Cognitive Behavioural Therapy
“The CBT was brilliant, even though it felt like a lot of work in the start,” she says. “You learn coping mechanisms, and how to avoid triggers.
“The mental health nurse was also the one that put me in touch with Madge; I went to my first PND meeting when Leo was five months old.” “It was the scariest moment ever, going in, but the relief I got out of it was indescribable.
“There were women there going through what I was going through, there were women there who had recovered, who were coming back to help.
“It gave me so much hope that at all the panic attacks an anxiety would end, and I could go back to being me.” For Elaine, she remembers beginning to feel that she was returning to normal when Leo was around a year old: she realised she was making it through the day with no panic attacks.

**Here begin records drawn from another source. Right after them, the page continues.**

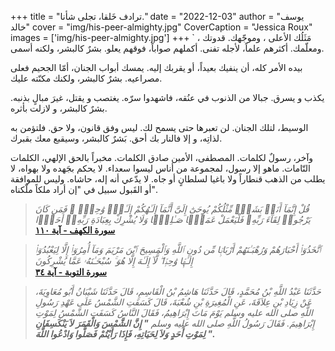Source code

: +++
title = "ترادف خَلقا، تجلى شأنا."
date = "2022-12-03"
author = "يوسف خالد"
cover = "img/his-peer-almighty.jpg"
CoverCaption = "Jessica Roux"
images = ['img/his-peer-almighty.jpg']
+++
`
مَثَلُك الأعلى ، وموجّهك. قدوتك ، ومعلّمك. أكثرهم علماً، لأجله تفنى. أكملهم صواباً، فوقهم يعلو. بشرٌ كالبشر، ولكنه أسمى.

بيده الأمر كله، أن ينفيك بعيداً، أو يقربك إليه. يمسك أبواب الجنان، أمّا الجحيم فعلى مصراعيه. بشرٌ كالبشر، ولكنك مكنّته عليك.

يكذب و يسرق. جبالا من الذنوب في عنُقه، فاشهدوا سرّه. يغتصب و يقتل، غيرَ مبالٍ بذنبه. بشرٌ كالبشر، و لازلت بأثره.

الوسيط، لتلك الجنان. لن تعبرها حتى يسمح لك. ليس وفق قانون، ولا حق. فلتؤمن به لذاتِه، و إلا فالنار بك أحق. بَشرٌ كالبشر، وسيقبع معك بقبرك.

وآخر، رسولٌ لكلمات. المصطفى، الأمين صادق الكلمات. مخبراً بالحق الإلهي، الكلمات التّامات. ماهو إلا رسول، لمجموعة من أناس ليسوا سعداء. 
لا يحكم بجَهده ولا بهواه، لا يطلب من الذهب قنطاراً ولا باغيا لسلطانٍ أو جاه. لا يدّعي أنه إله، حاشاه. وليس للموافقة أو القَبول سبيل في "إن أراد ملكاً ملّكناه".


> _قُلْ إِنَّمَآ أَنَا۠ بَشَرٌۭ مِّثْلُكُمْ يُوحَىٰٓ إِلَىَّ أَنَّمَآ إِلَـٰهُكُمْ إِلَـٰهٌۭ وَٰحِدٌۭ ۖ فَمَن كَانَ يَرْجُوا۟ لِقَآءَ رَبِّهِۦ فَلْيَعْمَلْ عَمَلًۭا صَـٰلِحًۭا وَلَا يُشْرِكْ بِعِبَادَةِ رَبِّهِۦٓ أَحَدًۢا_\
> **[سورة الكهف - آية ١١٠](https://quran.com/18/110)**

> _ٱتَّخَذُوٓا۟ أَحْبَارَهُمْ وَرُهْبَـٰنَهُمْ أَرْبَابًۭا مِّن دُونِ ٱللَّهِ وَٱلْمَسِيحَ ٱبْنَ مَرْيَمَ وَمَآ أُمِرُوٓا۟ إِلَّا لِيَعْبُدُوٓا۟ إِلَـٰهًۭا وَٰحِدًۭا ۖ لَّآ إِلَـٰهَ إِلَّا هُوَ ۚ سُبْحَـٰنَهُۥ عَمَّا يُشْرِكُونَ_\
> **[سورة التوبة - آية ٣٤](https://quran.com/9?startingVerse=31)**

>_حَدَّثَنَا عَبْدُ اللَّهِ بْنُ مُحَمَّدٍ، قَالَ حَدَّثَنَا هَاشِمُ بْنُ الْقَاسِمِ، قَالَ حَدَّثَنَا شَيْبَانُ أَبُو مُعَاوِيَةَ، عَنْ زِيَادِ بْنِ عِلاَقَةَ، عَنِ الْمُغِيرَةِ بْنِ شُعْبَةَ، قَالَ كَسَفَتِ الشَّمْسُ عَلَى عَهْدِ رَسُولِ اللَّهِ صلى الله عليه وسلم يَوْمَ مَاتَ إِبْرَاهِيمُ، فَقَالَ النَّاسُ كَسَفَتِ الشَّمْسُ لِمَوْتِ إِبْرَاهِيمَ. فَقَالَ رَسُولُ اللَّهِ صلى الله عليه وسلم **" إِنَّ الشَّمْسَ وَالْقَمَرَ لاَ يَنْكَسِفَانِ لِمَوْتِ أَحَدٍ وَلاَ لِحَيَاتِهِ، فَإِذَا رَأَيْتُمْ فَصَلُّوا وَادْعُوا اللَّهَ ".**_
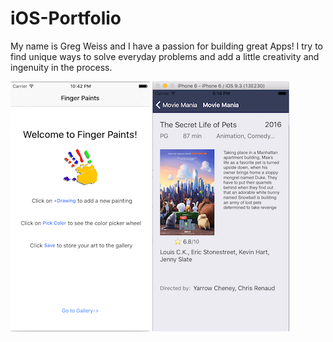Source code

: # iOS-Portfolio

My name is Greg Weiss and I have a passion for building great Apps! I try to find unique ways to solve everyday problems and add a little creativity and ingenuity in the process.

![FingerPaints](https://github.com/wiseguy16/iOS-Portfolio/blob/master/FingerPaintsOpen.png) ![MovieMania](https://github.com/wiseguy16/iOS-Portfolio/blob/master/Detail%20Screen.png)







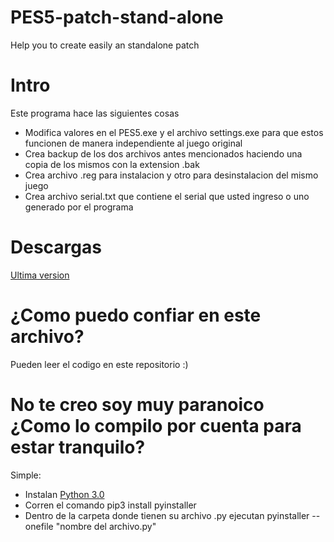 # PES5-patch-stand-alone
 Help you to create easily an standalone patch


<h1><b>Intro</b></h1>
 
Este programa hace las siguientes cosas

<ul>
 <li>Modifica valores en el PES5.exe y el archivo settings.exe para que estos funcionen de manera independiente al juego original</li>
 <li>Crea backup de los dos archivos antes mencionados haciendo una copia de los mismos con la extension .bak</li>
 <li>Crea archivo .reg para instalacion y otro para desinstalacion del mismo juego</li>
 <li>Crea archivo serial.txt que contiene el serial que usted ingreso o uno generado por el programa</li>
</ul>  

<h1><b>Descargas</b></h1>
  
<a href="https://github.com/moth1995/PES5-patch-stand-alone/releases/latest">Ultima version</a>

<h1><b>¿Como puedo confiar en este archivo?</b></h1>

Pueden leer el codigo en este repositorio :)

<h1><b>No te creo soy muy paranoico ¿Como lo compilo por cuenta para estar tranquilo?</b></h1>

Simple: 
<ul>
<li> Instalan <a href="https://www.python.org/downloads/">Python 3.0</a> </li>
<li> Corren el comando pip3 install pyinstaller</li>
<li> Dentro de la carpeta donde tienen su archivo .py ejecutan pyinstaller --onefile "nombre del archivo.py"</li>
 </ul>
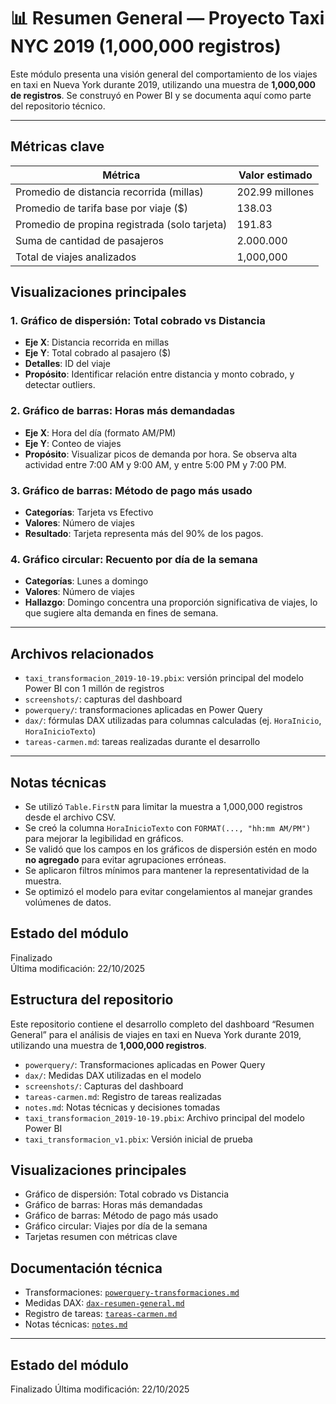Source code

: # 📊 Resumen General — Proyecto Taxi NYC 2019 (1,000,000 registros)

Este módulo presenta una visión general del comportamiento de los viajes en taxi en Nueva York durante 2019, utilizando una muestra de **1,000,000 de registros**. Se construyó en Power BI y se documenta aquí como parte del repositorio técnico.

---

##  Métricas clave

| Métrica                                        | Valor estimado |
|------------------------------------------------|----------------|
| Promedio de distancia recorrida (millas)       | 202.99 millones|
| Promedio de tarifa base por viaje ($)          | 138.03         |
| Promedio de propina registrada (solo tarjeta)  | 191.83         |
| Suma de cantidad de pasajeros                  | 2.000.000      |
| Total de viajes analizados                     | 1,000,000      |


##  Visualizaciones principales

### 1. **Gráfico de dispersión: Total cobrado vs Distancia**
- **Eje X**: Distancia recorrida en millas
- **Eje Y**: Total cobrado al pasajero ($)
- **Detalles**: ID del viaje
- **Propósito**: Identificar relación entre distancia y monto cobrado, y detectar outliers.

### 2. **Gráfico de barras: Horas más demandadas**
- **Eje X**: Hora del día (formato AM/PM)
- **Eje Y**: Conteo de viajes
- **Propósito**: Visualizar picos de demanda por hora. Se observa alta actividad entre 7:00 AM y 9:00 AM, y entre 5:00 PM y 7:00 PM.

### 3. **Gráfico de barras: Método de pago más usado**
- **Categorías**: Tarjeta vs Efectivo
- **Valores**: Número de viajes
- **Resultado**: Tarjeta representa más del 90% de los pagos.

### 4. **Gráfico circular: Recuento por día de la semana**
- **Categorías**: Lunes a domingo
- **Valores**: Número de viajes
- **Hallazgo**: Domingo concentra una proporción significativa de viajes, lo que sugiere alta demanda en fines de semana.

---

##  Archivos relacionados

- `taxi_transformacion_2019-10-19.pbix`: versión principal del modelo Power BI con 1 millón de registros
- `screenshots/`: capturas del dashboard
- `powerquery/`: transformaciones aplicadas en Power Query
- `dax/`: fórmulas DAX utilizadas para columnas calculadas (ej. `HoraInicio`, `HoraInicioTexto`)
- `tareas-carmen.md`: tareas realizadas durante el desarrollo

---

##  Notas técnicas

- Se utilizó `Table.FirstN` para limitar la muestra a 1,000,000 registros desde el archivo CSV.
- Se creó la columna `HoraInicioTexto` con `FORMAT(..., "hh:mm AM/PM")` para mejorar la legibilidad en gráficos.
- Se validó que los campos en los gráficos de dispersión estén en modo **no agregado** para evitar agrupaciones erróneas.
- Se aplicaron filtros mínimos para mantener la representatividad de la muestra.
- Se optimizó el modelo para evitar congelamientos al manejar grandes volúmenes de datos.


##  Estado del módulo

 Finalizado  
 Última modificación: 22/10/2025  


##  Estructura del repositorio

Este repositorio contiene el desarrollo completo del dashboard “Resumen General” para el análisis de viajes en taxi en Nueva York durante 2019, utilizando una muestra de **1,000,000 registros**.


- `powerquery/`: Transformaciones aplicadas en Power Query
- `dax/`: Medidas DAX utilizadas en el modelo
- `screenshots/`: Capturas del dashboard
- `tareas-carmen.md`: Registro de tareas realizadas
- `notes.md`: Notas técnicas y decisiones tomadas
- `taxi_transformacion_2019-10-19.pbix`: Archivo principal del modelo Power BI
- `taxi_transformacion_v1.pbix`: Versión inicial de prueba


##  Visualizaciones principales

- Gráfico de dispersión: Total cobrado vs Distancia
- Gráfico de barras: Horas más demandadas
- Gráfico de barras: Método de pago más usado
- Gráfico circular: Viajes por día de la semana
- Tarjetas resumen con métricas clave


## Documentación técnica

- Transformaciones: [`powerquery-transformaciones.md`](powerquery/)
- Medidas DAX: [`dax-resumen-general.md`](dax/)
- Registro de tareas: [`tareas-carmen.md`](tareas-carmen.md)
- Notas técnicas: [`notes.md`](notes.md)

---

##  Estado del módulo

 Finalizado 
 Última modificación: 22/10/2025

Now, she’s one of the women who attend PND Ireland’s regular monthly meetings, to share her story and support women closer to the beginning on their road to recovery.
And her story has a message of hope, too.
“It does make you stronger. It has made me much more aware of myself, and it’s made me take time for myself; you can’t deal with your children or take care of anyone if you’re not well.
“I think it’s made me and Mark an even stronger couple to have come through this.
“You have to talk a lot of stuff out; now, anything life throws at us, we can deal with.” PND Ireland hold regular support groups and coffee mornings.